━━━━━ SUPPLIED ENTRIES
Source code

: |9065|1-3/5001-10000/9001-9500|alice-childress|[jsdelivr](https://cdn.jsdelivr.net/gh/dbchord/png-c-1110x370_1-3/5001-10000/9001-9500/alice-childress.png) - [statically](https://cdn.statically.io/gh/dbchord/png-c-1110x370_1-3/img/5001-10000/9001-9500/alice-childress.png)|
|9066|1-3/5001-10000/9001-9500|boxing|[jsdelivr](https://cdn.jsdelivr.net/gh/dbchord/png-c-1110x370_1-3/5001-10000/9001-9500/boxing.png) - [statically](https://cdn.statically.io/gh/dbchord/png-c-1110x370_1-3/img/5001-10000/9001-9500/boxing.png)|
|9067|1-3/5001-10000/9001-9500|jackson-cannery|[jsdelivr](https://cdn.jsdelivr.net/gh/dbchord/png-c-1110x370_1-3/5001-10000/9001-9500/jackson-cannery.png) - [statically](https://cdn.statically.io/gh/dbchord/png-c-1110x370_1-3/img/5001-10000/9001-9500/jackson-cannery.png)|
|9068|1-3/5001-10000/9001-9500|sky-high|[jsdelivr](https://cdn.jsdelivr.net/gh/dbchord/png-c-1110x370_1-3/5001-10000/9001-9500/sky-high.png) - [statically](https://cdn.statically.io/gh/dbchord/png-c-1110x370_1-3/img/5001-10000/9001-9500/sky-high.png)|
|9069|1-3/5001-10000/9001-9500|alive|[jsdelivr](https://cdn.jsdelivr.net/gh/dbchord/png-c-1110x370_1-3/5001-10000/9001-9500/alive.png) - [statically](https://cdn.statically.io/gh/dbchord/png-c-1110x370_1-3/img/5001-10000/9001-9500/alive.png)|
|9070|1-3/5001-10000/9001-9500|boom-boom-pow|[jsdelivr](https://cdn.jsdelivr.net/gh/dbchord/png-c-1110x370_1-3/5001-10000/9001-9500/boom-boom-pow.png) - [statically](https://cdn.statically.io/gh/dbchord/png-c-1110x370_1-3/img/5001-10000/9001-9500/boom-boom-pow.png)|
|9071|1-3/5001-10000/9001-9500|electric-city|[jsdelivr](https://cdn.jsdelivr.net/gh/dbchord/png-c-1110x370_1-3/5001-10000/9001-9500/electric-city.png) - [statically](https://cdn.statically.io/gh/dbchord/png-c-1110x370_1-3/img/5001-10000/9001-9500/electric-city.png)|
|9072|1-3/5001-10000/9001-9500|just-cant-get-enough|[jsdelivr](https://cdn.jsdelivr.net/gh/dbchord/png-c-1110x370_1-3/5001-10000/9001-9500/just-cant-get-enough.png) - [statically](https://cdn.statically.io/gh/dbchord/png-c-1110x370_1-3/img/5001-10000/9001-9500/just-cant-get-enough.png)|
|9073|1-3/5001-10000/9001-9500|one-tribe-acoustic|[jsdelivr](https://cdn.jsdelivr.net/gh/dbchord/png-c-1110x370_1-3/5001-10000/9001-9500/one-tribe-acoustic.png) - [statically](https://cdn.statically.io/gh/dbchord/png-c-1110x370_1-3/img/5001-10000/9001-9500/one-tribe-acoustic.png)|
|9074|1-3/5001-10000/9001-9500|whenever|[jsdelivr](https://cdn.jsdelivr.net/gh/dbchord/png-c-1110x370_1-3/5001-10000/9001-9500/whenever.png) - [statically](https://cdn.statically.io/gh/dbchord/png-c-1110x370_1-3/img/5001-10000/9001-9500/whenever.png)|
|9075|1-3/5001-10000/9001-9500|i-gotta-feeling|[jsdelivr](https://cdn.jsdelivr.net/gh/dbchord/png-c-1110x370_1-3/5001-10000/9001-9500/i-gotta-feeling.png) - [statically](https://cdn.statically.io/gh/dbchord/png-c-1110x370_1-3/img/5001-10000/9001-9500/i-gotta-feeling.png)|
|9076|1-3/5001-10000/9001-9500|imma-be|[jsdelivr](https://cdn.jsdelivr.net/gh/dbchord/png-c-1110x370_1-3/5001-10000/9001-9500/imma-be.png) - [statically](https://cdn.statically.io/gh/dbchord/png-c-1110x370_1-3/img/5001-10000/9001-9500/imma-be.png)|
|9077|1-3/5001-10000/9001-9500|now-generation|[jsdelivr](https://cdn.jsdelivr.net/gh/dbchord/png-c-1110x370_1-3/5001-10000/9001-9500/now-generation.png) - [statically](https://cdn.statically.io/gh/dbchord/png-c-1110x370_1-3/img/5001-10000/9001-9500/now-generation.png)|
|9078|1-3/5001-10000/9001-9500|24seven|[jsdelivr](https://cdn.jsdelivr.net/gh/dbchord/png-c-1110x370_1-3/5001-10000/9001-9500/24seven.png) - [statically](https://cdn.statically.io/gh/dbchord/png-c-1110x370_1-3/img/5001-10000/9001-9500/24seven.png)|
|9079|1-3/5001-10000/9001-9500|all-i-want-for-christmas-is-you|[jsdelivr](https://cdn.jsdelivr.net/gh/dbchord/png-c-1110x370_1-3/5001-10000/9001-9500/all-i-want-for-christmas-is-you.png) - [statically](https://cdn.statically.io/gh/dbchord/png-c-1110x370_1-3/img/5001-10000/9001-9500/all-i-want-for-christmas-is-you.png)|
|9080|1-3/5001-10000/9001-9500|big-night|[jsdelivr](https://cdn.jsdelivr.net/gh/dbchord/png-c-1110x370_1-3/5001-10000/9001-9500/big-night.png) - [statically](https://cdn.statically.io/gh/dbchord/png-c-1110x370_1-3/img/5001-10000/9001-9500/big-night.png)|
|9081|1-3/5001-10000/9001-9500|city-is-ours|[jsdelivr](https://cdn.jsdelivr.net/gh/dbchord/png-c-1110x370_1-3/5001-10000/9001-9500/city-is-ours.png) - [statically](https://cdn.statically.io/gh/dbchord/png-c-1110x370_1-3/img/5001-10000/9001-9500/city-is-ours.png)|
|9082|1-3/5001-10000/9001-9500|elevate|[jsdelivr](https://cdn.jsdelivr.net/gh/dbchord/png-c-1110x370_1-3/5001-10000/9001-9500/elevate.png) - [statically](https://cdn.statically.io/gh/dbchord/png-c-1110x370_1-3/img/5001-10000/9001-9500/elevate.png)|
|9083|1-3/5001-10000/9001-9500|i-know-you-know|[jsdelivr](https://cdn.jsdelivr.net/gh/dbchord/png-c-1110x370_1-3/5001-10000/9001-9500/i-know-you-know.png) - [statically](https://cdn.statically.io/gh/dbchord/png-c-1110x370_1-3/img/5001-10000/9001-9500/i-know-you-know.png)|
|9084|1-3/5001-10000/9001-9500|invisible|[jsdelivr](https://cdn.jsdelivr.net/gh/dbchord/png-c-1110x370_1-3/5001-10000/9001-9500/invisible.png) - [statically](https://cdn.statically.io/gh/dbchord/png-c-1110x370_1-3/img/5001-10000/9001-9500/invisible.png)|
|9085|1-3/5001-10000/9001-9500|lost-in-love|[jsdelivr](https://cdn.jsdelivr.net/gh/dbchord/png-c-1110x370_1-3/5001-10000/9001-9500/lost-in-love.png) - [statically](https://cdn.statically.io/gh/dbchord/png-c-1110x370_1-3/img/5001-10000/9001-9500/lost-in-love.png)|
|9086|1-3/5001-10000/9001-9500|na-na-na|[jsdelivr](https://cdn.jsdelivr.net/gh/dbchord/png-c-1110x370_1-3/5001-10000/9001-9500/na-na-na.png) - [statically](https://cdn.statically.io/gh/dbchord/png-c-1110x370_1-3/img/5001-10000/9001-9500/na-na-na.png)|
━━━━━━━━━━
All of the entries should be written out again exactly.

• [RESULT OF THE EXERCISE]:
Source code

: |9065|1-3/5001-10000/9001-9500|alice-childress|[jsdelivr](https://cdn.jsdelivr.net/gh/dbchord/png-c-1110x370_1-3/5001-10000/9001-9500/alice-childress.png) - [statically](https://cdn.statically.io/gh/dbchord/png-c-1110x370_1-3/img/5001-10000/9001-9500/alice-childress.png)|
|9066|1-3/5001-10000/9001-9500|boxing|[jsdelivr](https://cdn.jsdelivr.net/gh/dbchord/png-c-1110x370_1-3/5001-10000/9001-9500/boxing.png) - [statically](https://cdn.statically.io/gh/dbchord/png-c-1110x370_1-3/img/5001-10000/9001-9500/boxing.png)|
|9067|1-3/5001-10000/9001-9500|jackson-cannery|[jsdelivr](https://cdn.jsdelivr.net/gh/dbchord/png-c-1110x370_1-3/5001-10000/9001-9500/jackson-cannery.png) - [statically](https://cdn.statically.io/gh/dbchord/png-c-1110x370_1-3/img/5001-10000/9001-9500/jackson-cannery.png)|
|9068|1-3/5001-10000/9001-9500|sky-high|[jsdelivr](https://cdn.jsdelivr.net/gh/dbchord/png-c-1110x370_1-3/5001-10000/9001-9500/sky-high.png) - [statically](https://cdn.statically.io/gh/dbchord/png-c-1110x370_1-3/img/5001-10000/9001-9500/sky-high.png)|
|9069|1-3/5001-10000/9001-9500|alive|[jsdelivr](https://cdn.jsdelivr.net/gh/dbchord/png-c-1110x370_1-3/5001-10000/9001-9500/alive.png) - [statically](https://cdn.statically.io/gh/dbchord/png-c-1110x370_1-3/img/5001-10000/9001-9500/alive.png)|
|9070|1-3/5001-10000/9001-9500|boom-boom-pow|[jsdelivr](https://cdn.jsdelivr.net/gh/dbchord/png-c-1110x370_1-3/5001-10000/9001-9500/boom-boom-pow.png) - [statically](https://cdn.statically.io/gh/dbchord/png-c-1110x370_1-3/img/5001-10000/9001-9500/boom-boom-pow.png)|
|9071|1-3/5001-10000/9001-9500|electric-city|[jsdelivr](https://cdn.jsdelivr.net/gh/dbchord/png-c-1110x370_1-3/5001-10000/9001-9500/electric-city.png) - [statically](https://cdn.statically.io/gh/dbchord/png-c-1110x370_1-3/img/5001-10000/9001-9500/electric-city.png)|
|9072|1-3/5001-10000/9001-9500|just-cant-get-enough|[jsdelivr](https://cdn.jsdelivr.net/gh/dbchord/png-c-1110x370_1-3/5001-10000/9001-9500/just-cant-get-enough.png) - [statically](https://cdn.statically.io/gh/dbchord/png-c-1110x370_1-3/img/5001-10000/9001-9500/just-cant-get-enough.png)|
|9073|1-3/5001-10000/9001-9500|one-tribe-acoustic|[jsdelivr](https://cdn.jsdelivr.net/gh/dbchord/png-c-1110x370_1-3/5001-10000/9001-9500/one-tribe-acoustic.png) - [statically](https://cdn.statically.io/gh/dbchord/png-c-1110x370_1-3/img/5001-10000/9001-9500/one-tribe-acoustic.png)|
|9074|1-3/5001-10000/9001-9500|whenever|[jsdelivr](https://cdn.jsdelivr.net/gh/dbchord/png-c-1110x370_1-3/5001-10000/9001-9500/whenever.png) - [statically](https://cdn.statically.io/gh/dbchord/png-c-1110x370_1-3/img/5001-10000/9001-9500/whenever.png)|
|9075|1-3/5001-10000/9001-9500|i-gotta-feeling|[jsdelivr](https://cdn.jsdelivr.net/gh/dbchord/png-c-1110x370_1-3/5001-10000/9001-9500/i-gotta-feeling.png) - [statically](https://cdn.statically.io/gh/dbchord/png-c-1110x370_1-3/img/5001-10000/9001-9500/i-gotta-feeling.png)|
|9076|1-3/5001-10000/9001-9500|imma-be|[jsdelivr](https://cdn.jsdelivr.net/gh/dbchord/png-c-1110x370_1-3/5001-10000/9001-9500/imma-be.png) - [statically](https://cdn.statically.io/gh/dbchord/png-c-1110x370_1-3/img/5001-10000/9001-9500/imma-be.png)|
|9077|1-3/5001-10000/9001-9500|now-generation|[jsdelivr](https://cdn.jsdelivr.net/gh/dbchord/png-c-1110x370_1-3/5001-10000/9001-9500/now-generation.png) - [statically](https://cdn.statically.io/gh/dbchord/png-c-1110x370_1-3/img/5001-10000/9001-9500/now-generation.png)|
|9078|1-3/5001-10000/9001-9500|24seven|[jsdelivr](https://cdn.jsdelivr.net/gh/dbchord/png-c-1110x370_1-3/5001-10000/9001-9500/24seven.png) - [statically](https://cdn.statically.io/gh/dbchord/png-c-1110x370_1-3/img/5001-10000/9001-9500/24seven.png)|
|9079|1-3/5001-10000/9001-9500|all-i-want-for-christmas-is-you|[jsdelivr](https://cdn.jsdelivr.net/gh/dbchord/png-c-1110x370_1-3/5001-10000/9001-9500/all-i-want-for-christmas-is-you.png) - [statically](https://cdn.statically.io/gh/dbchord/png-c-1110x370_1-3/img/5001-10000/9001-9500/all-i-want-for-christmas-is-you.png)|
|9080|1-3/5001-10000/9001-9500|big-night|[jsdelivr](https://cdn.jsdelivr.net/gh/dbchord/png-c-1110x370_1-3/5001-10000/9001-9500/big-night.png) - [statically](https://cdn.statically.io/gh/dbchord/png-c-1110x370_1-3/img/5001-10000/9001-9500/big-night.png)|
|9081|1-3/5001-10000/9001-9500|city-is-ours|[jsdelivr](https://cdn.jsdelivr.net/gh/dbchord/png-c-1110x370_1-3/5001-10000/9001-9500/city-is-ours.png) - [statically](https://cdn.statically.io/gh/dbchord/png-c-1110x370_1-3/img/5001-10000/9001-9500/city-is-ours.png)|
|9082|1-3/5001-10000/9001-9500|elevate|[jsdelivr](https://cdn.jsdelivr.net/gh/dbchord/png-c-1110x370_1-3/5001-10000/9001-9500/elevate.png) - [statically](https://cdn.statically.io/gh/dbchord/png-c-1110x370_1-3/img/5001-10000/9001-9500/elevate.png)|
|9083|1-3/5001-10000/9001-9500|i-know-you-know|[jsdelivr](https://cdn.jsdelivr.net/gh/dbchord/png-c-1110x370_1-3/5001-10000/9001-9500/i-know-you-know.png) - [statically](https://cdn.statically.io/gh/dbchord/png-c-1110x370_1-3/img/5001-10000/9001-9500/i-know-you-know.png)|
|9084|1-3/5001-10000/9001-9500|invisible|[jsdelivr](https://cdn.jsdelivr.net/gh/dbchord/png-c-1110x370_1-3/5001-10000/9001-9500/invisible.png) - [statically](https://cdn.statically.io/gh/dbchord/png-c-1110x370_1-3/img/5001-10000/9001-9500/invisible.png)|
|9085|1-3/5001-10000/9001-9500|lost-in-love|[jsdelivr](https://cdn.jsdelivr.net/gh/dbchord/png-c-1110x370_1-3/5001-10000/9001-9500/lost-in-love.png) - [statically](https://cdn.statically.io/gh/dbchord/png-c-1110x370_1-3/img/5001-10000/9001-9500/lost-in-love.png)|
|9086|1-3/5001-10000/9001-9500|na-na-na|[jsdelivr](https://cdn.jsdelivr.net/gh/dbchord/png-c-1110x370_1-3/5001-10000/9001-9500/na-na-na.png) - [statically](https://cdn.statically.io/gh/dbchord/png-c-1110x370_1-3/img/5001-10000/9001-9500/na-na-na.png)|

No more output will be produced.